A firm of solicitors, said the good lady, had written to her, asking her to receive a girl child, of the age of six months. It was said that she was doubly an orphan, and that it was believed that she had been duly baptized, but, as her mother was suddenly dead, nobody knew by what name. A sum for her maintenance was guaranteed. When the baby arrived at the Convent, the good nuns thought it best to be upon the safe side, and re-baptized her, under the name of Veronica; the record of this provisional baptism was shown to him in the register of their private chapel. They were told that the child's parents both belonged to the Roman Catholic faith. The sum promised them was duly paid, every quarter, through the same firm, until Rona was sixteen. The lawyers then wrote to the Convent, saying that their client, who had paid the money, was dead. He had left no instructions in his will as to the continuance of the payments, and they found no member of his family willing to sanction such a course. Nobody knew who the child was, and, so far as was known, she had no claim upon the man who had hitherto supported her. As she had attained the age of sixteen, the legatees thought she should now support herself. In these circumstances, the firm had communicated with Mr. Rankin Leigh, who was, they were informed, uncle to the child, upon her mother's side; and he had replied to the effect that he would travel down to the school and see his niece, with a view to making some provision for her future.

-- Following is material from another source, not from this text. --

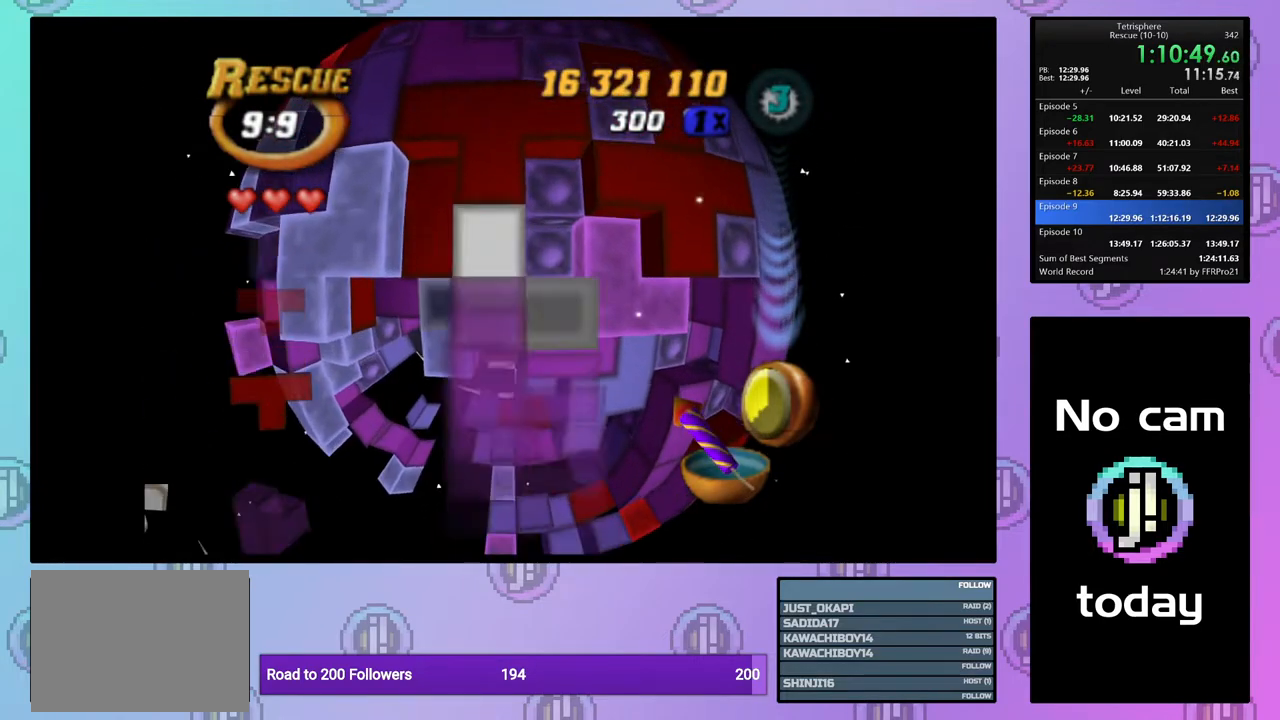
{"buttons": ["SQUARE"], "right_stick": "center", "events": [[17, "DPAD_DOWN", "up"], [150, "DPAD_LEFT", "down"], [250, "DPAD_LEFT", "up"], [500, "SQUARE", "down"]]}
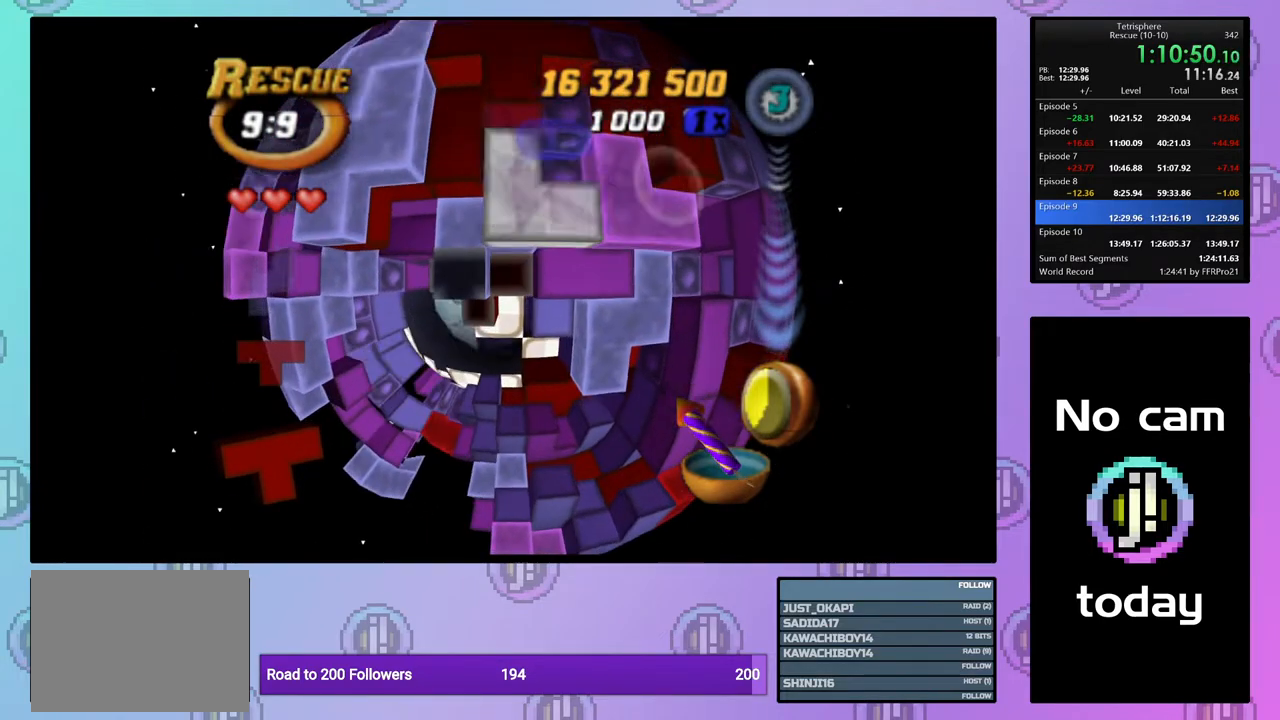
{"buttons": ["SQUARE"], "right_stick": "center", "events": [[117, "DPAD_DOWN", "down"], [200, "DPAD_DOWN", "up"], [250, "DPAD_DOWN", "down"], [367, "DPAD_DOWN", "up"], [417, "DPAD_DOWN", "down"], [500, "DPAD_DOWN", "up"]]}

This Mr. Leigh had, after some weeks, presented himself. He was a seedy-looking individual. He declared, in conversation with the Reverend Mother, that he was wholly unable to support Veronica, who must earn her own living, but that, if she were a well-grown, nice-looking girl, he thought he might put her into a very good situation. Having seen his niece, he was evidently much struck by her beauty. "She is beautiful, do you not think?" asked the Mother, eagerly, of Denzil. "We all thought she promised to be lovely; though at that time, she was in the awkward stage. I have often wondered whether she has grown up as beautiful as we thought she would."
Denzil was able to produce a good photo of Veronica, taken within the last few weeks, and was touched at seeing the joy of the kind woman at her grace, and her happy look.
Denzil then, as well as he could, confided to her the terrible experience through which Rona had passed. He told of her rescue, and of their taking her into the Cottage Hospital. "Of course," he said, "we could see at once that she was no common girl."
The Mother agreed. She expatiated on the subject of Veronica. She had been an exquisitely pretty baby, and the joy of the nuns' hearts. Her clothes had been good and carefully made. She had evidently been the child of someone who cherished her tenderly.
But there was the significant fact that she seemed to be called by her mother's surname. It all contributed to the idea that Rona was nobody's child. And, deeply in love though Denzil was, he did not like the notion at all.
Rankin Leigh, it appeared, was an elderly man, and he had owned to the Mother that he was not the child's own uncle, but her great-uncle—her mother had been his niece. He had pumped hard to find out whether anything was known of the child's father, but, of course, had ascertained nothing.